Computational insights into the molecular interactions of environmental xenoestrogens 4-tert-octylphenol, 4-nonylphenol, bisphenol A (BPA), and BPA metabolite, 4-methyl-2, 4-bis (4-hydroxyphenyl) pent-1-ene (MBP) with human sex hormone-binding globulin.

Environmental contamination has been one of the major drawbacks of the industrial revolution. Several man-made chemicals are constantly released into the environment during the manufacturing process and by leaching from the industrial products. As a result, human and animal populations are exposed to these synthetic chemicals on a regular basis. Many of these chemicals have adverse effects on the physiological functions, particularly on the hormone systems in human and animals and are called endocrine disrupting chemicals (EDCs). Bisphenol A (BPA), 4-tert-octylphenol (OP), and 4-nonylphenol (NP) are three high volume production EDCs that are widely used for industrial purposes and are present ubiquitously in the environment. Bisphenol A is metabolized in the human body to a more potent compound (MBP: 4-Methyl-2, 4-bis (4-hydroxyphenyl) pent-1-ene). Epidemiological and experimental studies have shown the three EDCs to be associated with adverse effects on reproductive system in human and animals. Sex hormone-binding globulin (SHBG) is a circulatory protein that binds sex steroids and is a potential target for endocrine disruptors in the human body. The current study was done in order to understand the binding mechanism of OP, BPA, NP, and MBP with human SHBG using in silico approaches.
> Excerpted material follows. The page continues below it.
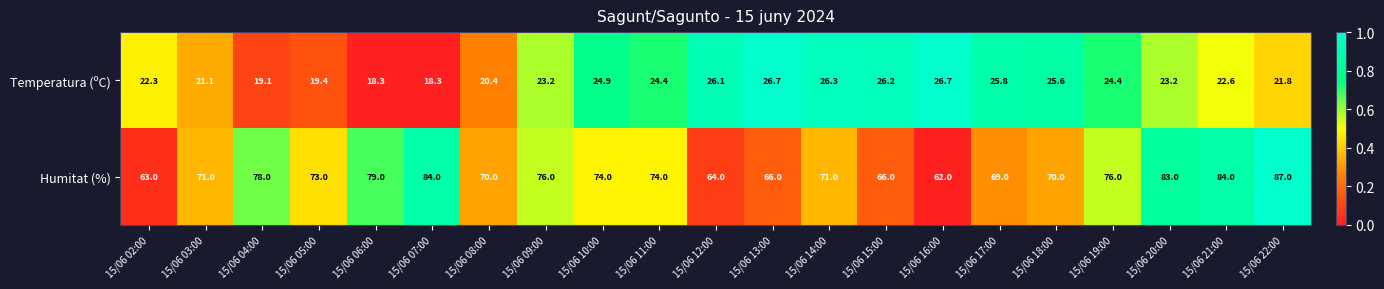

The value of Temperatura (ºC) at 15/06 04:00 is 7.4. True or false?

False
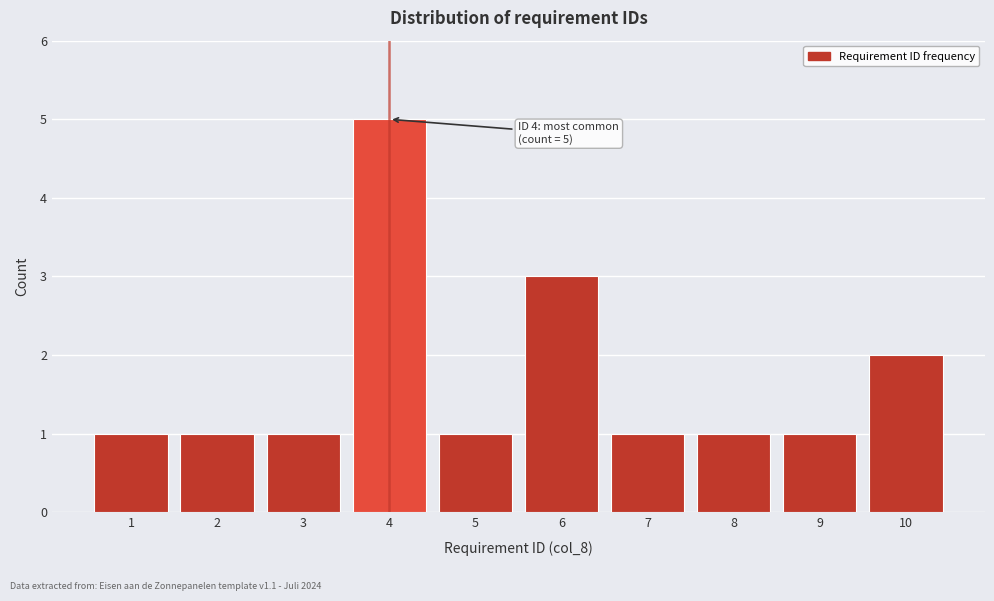

Reading right to left, list all the values displayed in this chart.

2	1	1	1	3	1	5	1	1	1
All four compounds showed high binding affinity with SHBG, however, the binding affinity values were higher (more negative) for MBP and NP than for OP and BPA. The four ligands interacted with 19-23 residues of SHBG and a consistent overlapping of the interacting residues for the four ligands with the residues for the natural ligand, dihydrotestosterone (DHT; 82-91% commonality) was shown. The overlapping SHBG interacting residues among DHT and the four endocrine disruptors suggested that these compounds have potential for interference and disruption in the steroid binding function.